How would the D.N.A. management be fooled like this? When you believe you are talking to the [title deleted] of Sprint, when you believe you are receiving legitimate email communication with the [rank deleted] of Sprint, it’s easy to be fooled at first. Thankfully there was enough red flags that this foolishness was quickly exposed for what it was.
Addressing the allegation of D.N.A. Affiliates raiding the Liberty International WOW downline, this is another untrue comment. It would be impossible to have 120,000 Affiliates (from D.N.A.) who would not know any WOW Affiliates, so there was a lot of discussion in the field from both companies. There is a very open relationship and mutual respect for Randy Jeffers the owner of WOW Mobile and myself.
In regard to Phil Piccolo, it is no secret that Phil Piccolo is a lead consultant to the D.N.A. corporate team and we are happy to have him on our team. As far as my D.N.A. Corporate team is concern, we do not judge people by what others say about a person, especially on the wild wild west of the Internet, but by the content of their character and their accomplishments. We hired Mr. Piccolo for his genius ability to develop the best compensation plan for our affiliates and his incredible leadership and customer relationship ability. I have also known Mr. Piccolo personally for years and know him as a man of integrity and have watched him help 3 different companies reach the billion dollar level. He is an industry expert that goes back 34 years and we are proud to have him on our team to spear head us to a million affiliates by years end.
We were blinded by excitement and did not believe the rumors that flooded into D.N.A. about [the reseller]. Not only from hundreds of affiliates but from other owners of companies.
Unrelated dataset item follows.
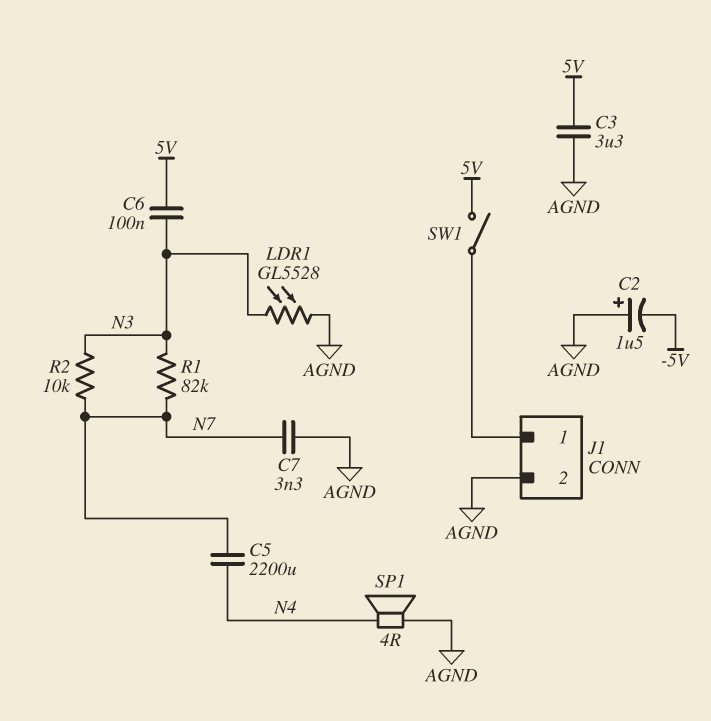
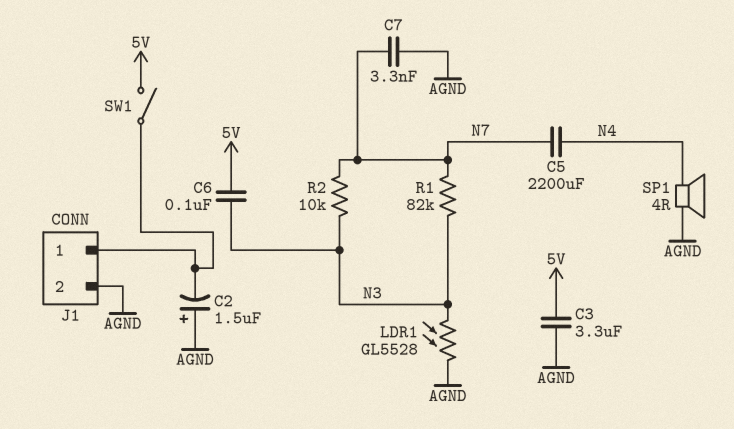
C2: 1.5uF (plus AGND, minus -5V) -> 1.5uF (plus AGND, minus J1/1)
We thought at first they were just jealous of our newest, greatest and latest deal with [the reseller]. However now with personal experience along with written, documented facts backed up with recorded conference calls, e-mail and voice mail messages. We can truly say that [the reseller] is a fraud and we have cut all ties with him. We are also looking at all legal options to protect D.N.A. from this man including to see if there are any criminal and civil charges that can be explored.
We plan to turn over all of our evidence to the proper authorities. Our intent is to make sure all of our D.N.A. affiliates are fully protected from unethical characters like this man.
We also apologize for [the resellers’] crude language on our conference calls. You have our word that this will never happen again. That anyone we expose to our D.N.A. Family will be 100% checked out and vetted by a very high standard.
Again, we are very excited about being in the cellular industry and we are pleased with the development of D.N.A. Cellular becoming it’s own MVNO in full control of our wireless future! Stay tune for some more great news in the days to come.